Shining Light Spotlight – John Deere

In Memory of Robert Walas

This week’s Shining Light company is John Deere (Symbol: DE). Headquartered in Moline, Illinois, and founded by a blacksmith named John Deere in 1837, this company has grown into a household name. Committed to delivering “products and services to support those linked to the land,” John Deere has always intended to create products that will provide more efficiency and ease for farmers who make their living on the land. While John Deere has grown into a valuable company for investors and farmers alike, its commitment to integrity, quality, commitment, and innovation has never wavered.

Humble Beginnings

Blacksmith turned manufacturer John Deere started the company bearing his name in Grand Detour, Illinois, after hearing of farmers’ concerns that their plows designed for the sandy soil of the eastern United States were not shedding the thick prairie soil typical of Illinois. As a result, Deere fashioned a highly polished steel mold board from a broken sawblade. The success was almost instantaneous – Deere built 10 plows in 1839, 75 plows in 1841, and 100 in 1842. The company was born!

Ten years after relocating the company’s headquarters to Moline, Illinois, Deere passed the business operations to his son, Charles, who led the company toward growth and prominence for 49 years. In 1863, the company launched the Hawkeye Riding Cultivator, its first implement adaptor for riding. And in 1864, Deere received his first patent for the molds used in casting steel plows. Both were significant in securing John Deere’s place in the farming industry.

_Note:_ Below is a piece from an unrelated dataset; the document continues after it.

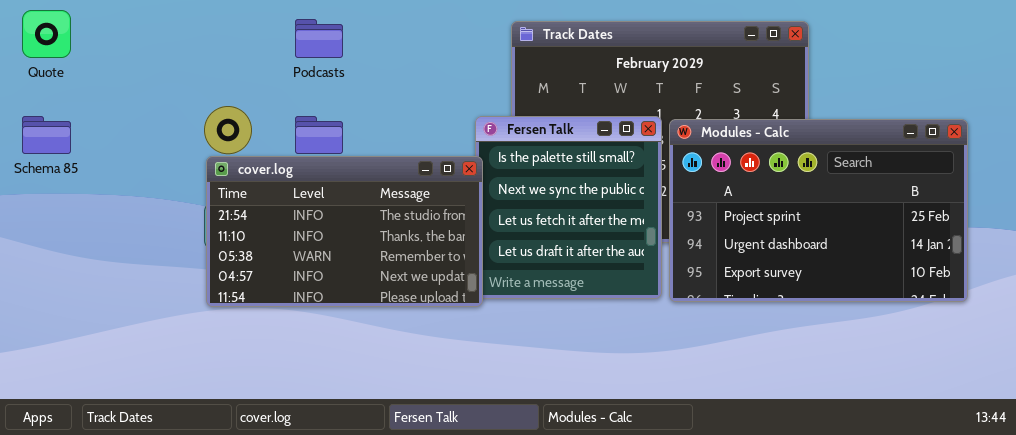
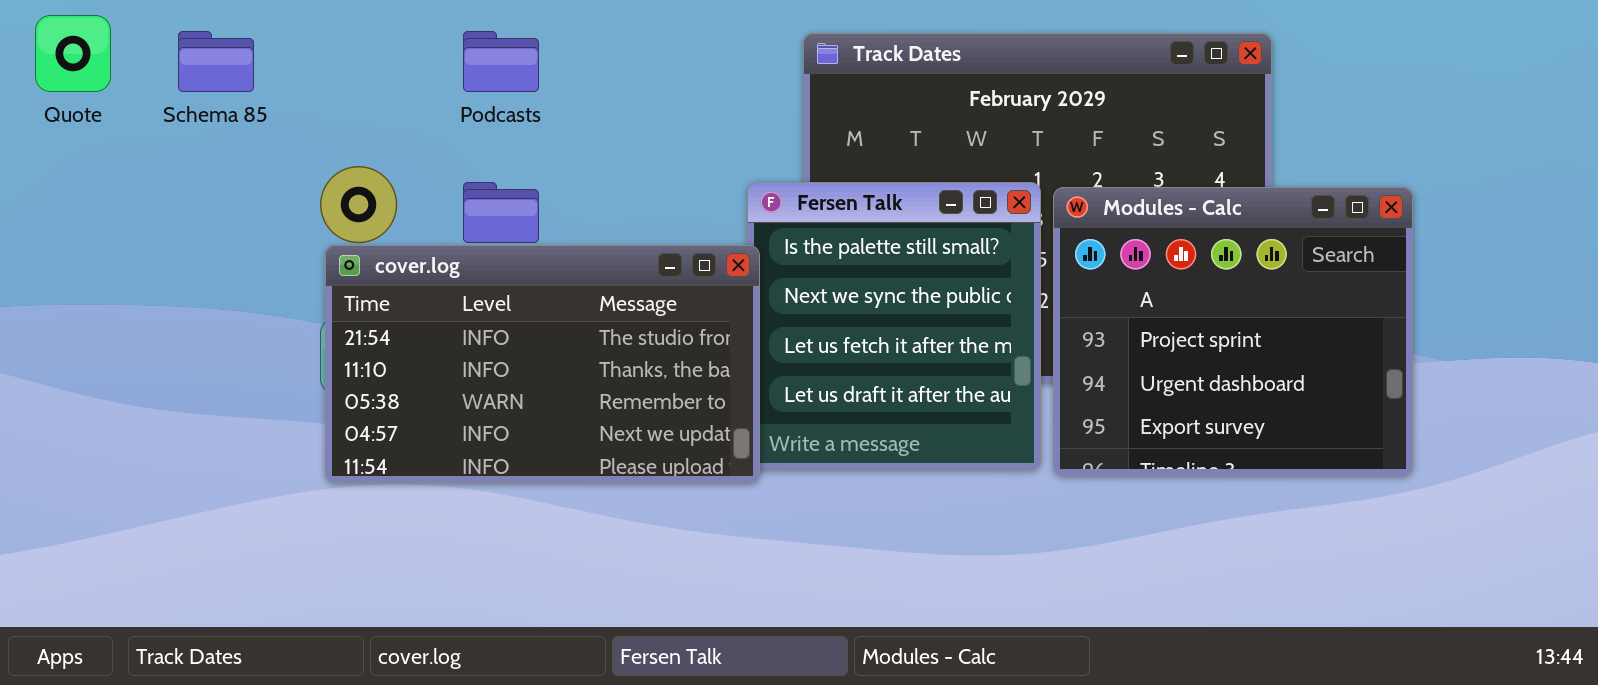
Schema 85: [22,116,71,154] -> [178,31,254,92], moved
Modules - Calc: [669,119,968,302] -> [1053,187,1413,476], resized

In 1876, Deere registered the leaping deer trademark with the U.S. Patent Office. It is the longest continuously used American trademark among Fortune 500 companies. It is remarkable that this logo has remained consistent to this day.

Founder John Deere passed away in 1886 at the age of 82. He would cast vision over the way in which the company has continued to conduct business when it was said, “during his long life it was great consolation to him to know that he had never willfully wronged any man and never put on the market a poorly made article.” This would become the true trademark of both John Deere the man and John Deere the company: ethical practices and excellent products.

Core Values and People over Profits

John Deere has an entire page of their website committed to laying the foundation for their “Core Values” – integrity, quality, commitment, and innovation. The company emphasizes the “How” of doing business. It is critical to their success. The company says that these core values are recognized in how they “operate every business, every day, and in the ways we treat employees, customers, suppliers, dealers, and other stakeholders.” While the company states that they conduct business in a fair and ethical fashion, it Is important to hear from employees as to how the company operates.

 “Great culture,” “Excellent career development,” “Clear leadership direction,” “Good benefits.” These comments characterize employee reaction when asked about their experience working at John Deere. The company obviously realizes the importance of rewarding employees with raises and benefits. John Deere does more than just talk about fostering an environment of excellence. The environment is tangibly felt with employees and customers alike.

A critical aspect of a Shining Light company is a commitment to ethical business practice, and John Deere passes that test with flying colors. The company also values its employees’ contributions to the mission, and it shows in their excellent rating. John Deere operates with intentional values and places emphasis on people, rather than standard dollars and cents.

Philanthropy & Service

Another key cog in the Shining Light company belt is a commitment to service. John Deere has partnered with a vast number of organizations to provide solutions and assistance to issues such as world hunger, education deficiencies, and community development.

John Deere is leading the charge in finding creative ways to provide food for those in need. They specifically support projects in the areas of farmer training, value-chain enhancement, and microfinance services through various partners working in the field. Innovation is a key value to John Deere, and this plays out in their support for better education. The company’s website states that they wish to “inspire youth to reach their greater potential by improving secondary school graduation rates among at-risk young people in our home communities.” They are specifically targeting youth interested in pursuing engineering, IT, and agriculture degrees because this is John Deere’s wheelhouse. John Deere understands the vast economic impact the company makes in home communities. The successful business does not underestimate the difference it can make in creating rich and diverse opportunities for economically strong, vibrant, and resilient home communities. They also list partners in this cause – United Way, food banks, and the American Red Cross.

Generosity is a defining mark of a Shining Light company, and John Deere has proven to be greatly interested in making a difference beyond tractors and plows.

Conclusion

John Deere has a rich history of product innovation and creativity, but their commitment to philanthropy, service, and people is what makes them a Shining Light Company. Companies like John Deere show that investing can be a worthwhile affair when supporting companies that make a difference beyond factory walls.

 

DISCLOSURE: Shining Lights companies are those companies we have identified as exemplary companies living out the Golden Rule and exhibiting the virtues of Integrity, Humility, Diligence, Caring and Courage. This is intended for general information purposes concerning only the values, corporate culture and business practices of the companies being spotlighted. It DOES NOT incorporate any analysis of the companies’ investment merit based on intrinsic value, fundamental analysis, etc. This must not be construed as investment advice or a buy/sell recommendation. These companies may or may not be included in our LightPoint Portfolios at any given time.